- [Task instructions]:
Find every line in the records below that contains the string "usage", treating uppercase and lowercase as different, and copy those lines.

- [Data to examine]:
= Beginning of Section =

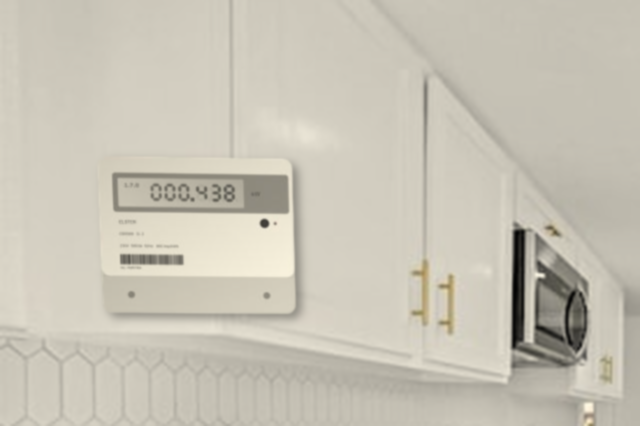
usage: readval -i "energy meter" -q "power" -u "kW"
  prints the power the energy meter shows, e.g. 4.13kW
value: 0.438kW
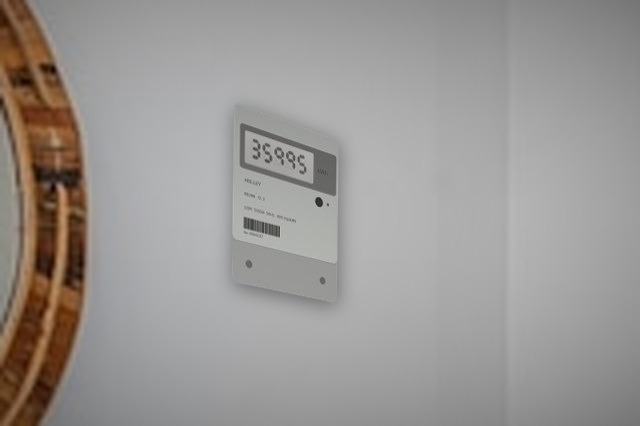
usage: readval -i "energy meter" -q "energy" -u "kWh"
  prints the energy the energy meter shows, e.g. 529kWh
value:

= End of Section =
= Beginning of Section =

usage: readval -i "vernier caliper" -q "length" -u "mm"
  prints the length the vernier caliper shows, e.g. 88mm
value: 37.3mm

= End of Section =

- [Solution to this exercise]:
usage: readval -i "energy meter" -q "power" -u "kW"
usage: readval -i "energy meter" -q "energy" -u "kWh"
usage: readval -i "vernier caliper" -q "length" -u "mm"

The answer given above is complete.